PATTERN AND PREDICTION might be taken as the keywords of the young 21st century. Finding patterns automatically, in the “ocean” of data we hear so much about today, falls increasingly to avant-garde algorithms called “neural nets,” which “learn” patterns in consumer data, traffic data, image data. Whatever you’re doing right now, you’re probably not more than one step downstream from a net, which has determined the content you’re seeing, the route you’re taking, the size of the box that was delivered, the specific driver who picked you up at the airport. Nets have spread over the globe in the last decade, recognizing our faces, spotting tumors on X-rays, and personalizing our advertisements. AI has spilled out into the world, where it was once isolated in heuristic mathematical and computing systems.

The first of these nets to succeed in the public eye learned to see cats from millions of images harvested from the cat-heavy internet and labeled by workers on Amazon’s Mechanical Turk. The technique is called “deep learning” because it takes input data and passes it through many “layers” of “neurons,” intentionally producing a random — and so initially false — outcome, and then sending the signal back to the beginning for correction, over hundreds or thousands of iterations. The vaudeville act gets less amusing when its object is labor or identity, though. As Kate Crawford put it in her recent book, Atlas of AI, mug shots and other police data are the “urtext of the current approach to making AI.” Justin Joque, in his forthcoming book Revolutionary Mathematics, calls the statistics on which these methods are based “the mathematics of capitalist orthodoxy.” AI systems trap us in a kind of collective solipsism, taking our own judgments and actions and surrounding us with quantitatively warped versions of them, presenting the world to us through a strange lens both tailored to us “personally” and completely alien.

Joque’s and Crawford’s books are part of a group of recent assessments of neural nets. Frank Pasquale’s New Laws of Robotics evaluates the social effects and politics of these systems, while Brian Cantwell Smith’s The Promise of Artificial Intelligence, by far the most compelling philosophical account of the new AI to date, asks after their cognitive status — a necessary question, since these systems are capable of much more than their rigid artificially intelligent predecessors. They play Go rather than chess; they solve real-world decision problems rather than logic puzzles; and they immiserate directly rather than in an ancillary fashion.
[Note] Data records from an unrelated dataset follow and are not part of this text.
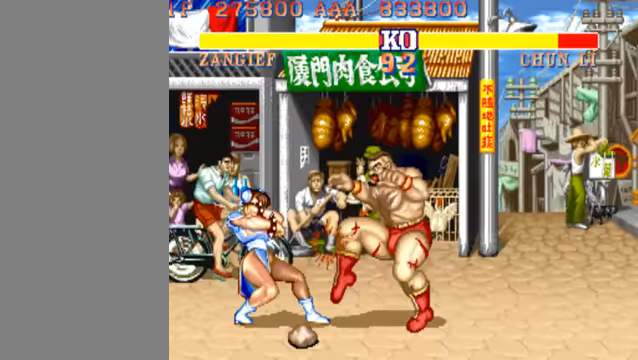
Gameplay with a controller (arcade stick); each line is a JSON object with the inputs held at the frame after it. "events" lists button and stick changes between this image and that frame as [ms after this image, input, new state], when the widget could be followed in between. Not read: L3 R3.
{"buttons": [], "left_stick": "center", "events": [[33, "left_stick", "down"], [133, "HP", "down"], [133, "left_stick", "up"], [233, "left_stick", "center"], [333, "HP", "up"]]}
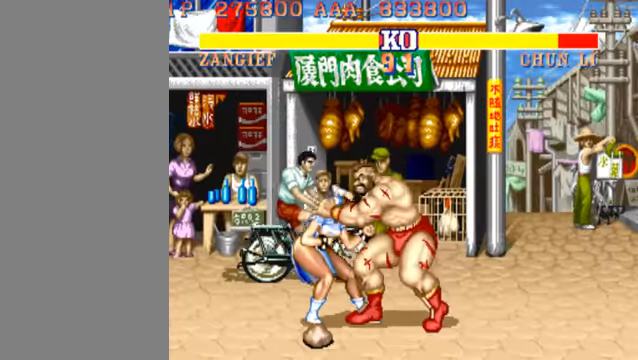
{"buttons": [], "left_stick": "center", "events": []}
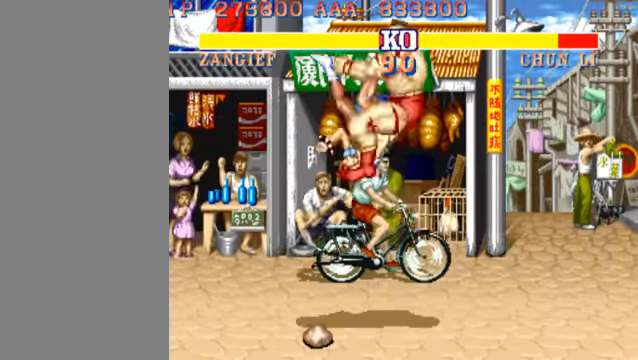
{"buttons": [], "left_stick": "left", "events": [[400, "left_stick", "left"]]}
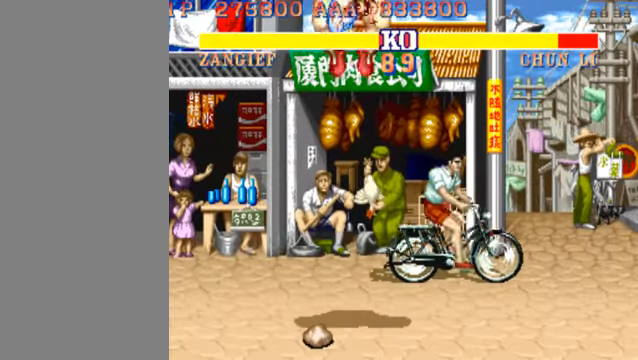
{"buttons": [], "left_stick": "left", "events": []}
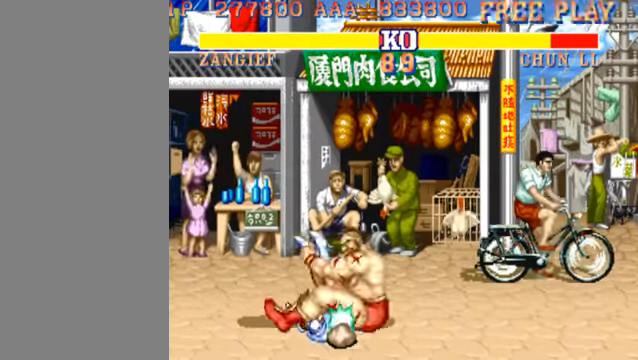
{"buttons": [], "left_stick": "left", "events": []}
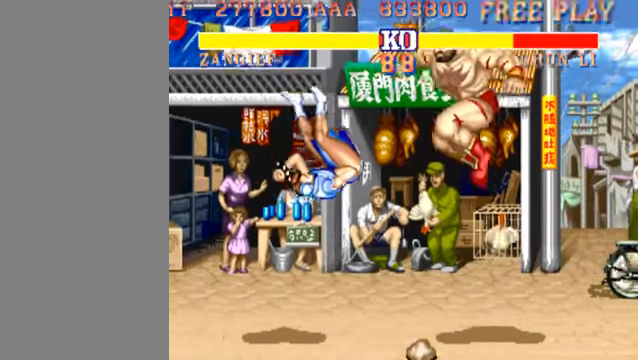
{"buttons": [], "left_stick": "left", "events": []}
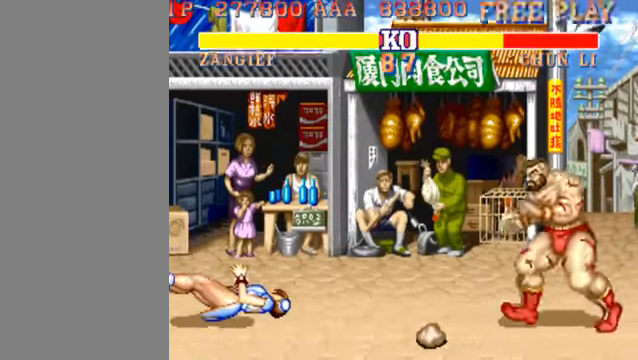
{"buttons": [], "left_stick": "left", "events": []}
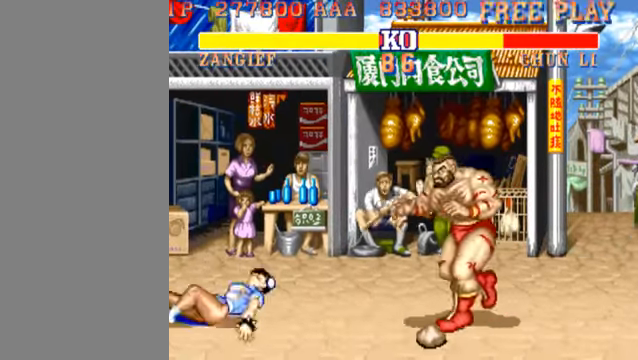
{"buttons": [], "left_stick": "left", "events": []}
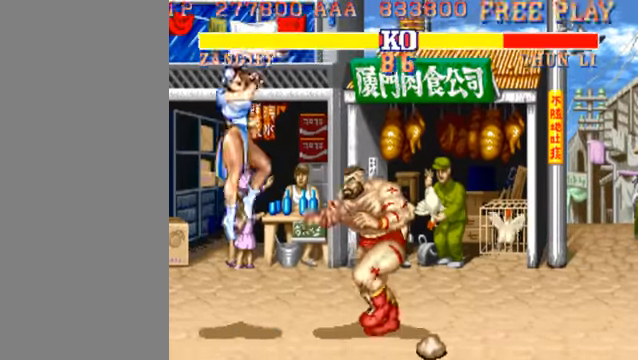
{"buttons": [], "left_stick": "right", "events": [[333, "left_stick", "center"], [467, "left_stick", "right"]]}
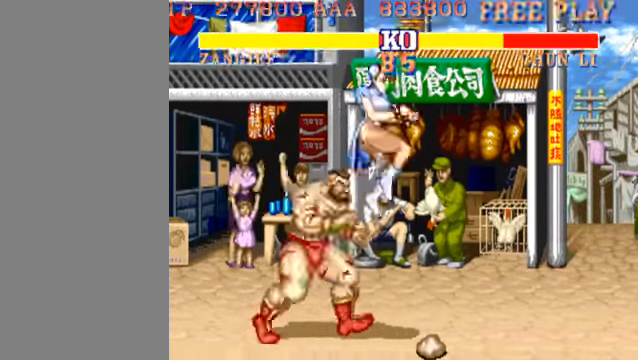
{"buttons": [], "left_stick": "right", "events": [[167, "MK", "down"], [300, "MK", "up"]]}
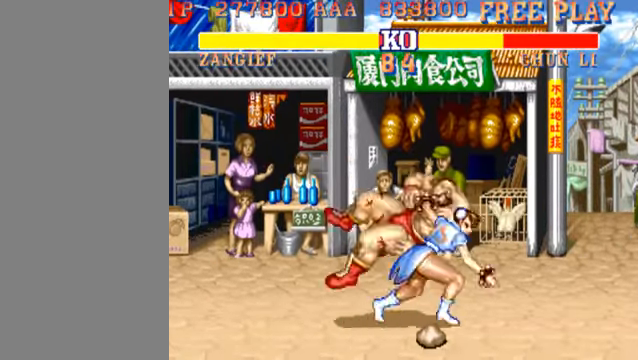
{"buttons": [], "left_stick": "right", "events": []}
Crawford calls this new AI “politics by other means” and “a registry of power” in an attempt to change the narrative from philosophical and science-fictional boosterism to the plain truth that “AI systems are expressions of power that emerge from wider economic and political forces, created to increase profits and centralize control for those who wield them.” These systems, for Crawford, are not “abstractive” so much as extractive, relying on rare earth minerals and notorious mining practices that contribute to the climate crisis and on hidden labor like Turkers, TaskRabbits, and Uber drivers. Smith sees these systems “[m]ining vast troves of data, and employing computational power beyond imagining” such that “they will increasingly dominate the substrate and infrastructure of life on the planet.”

We often hear that digital methods and machine learning in particular represent a “new Taylorism,” measuring and surveiling labor in the effort to make it faster, less costly, more efficient. But where Taylor subjected the industrial factory to “scientific” measurements, AI makes the very tools that workers use into trackers. Think of the scanner that the UPS delivery person carries, which tracks, in tandem with his GPS system, both packages and labor itself. The situational intelligence of the worker becomes the target of AI in a “nearly automatic production of knowledge,” in which humans “appear not to add intellectual labor to the production” at all, in Joque’s words. The problem and fascination of this situation calls for a new approach to the critique of AI, and these books push us firmly in that direction.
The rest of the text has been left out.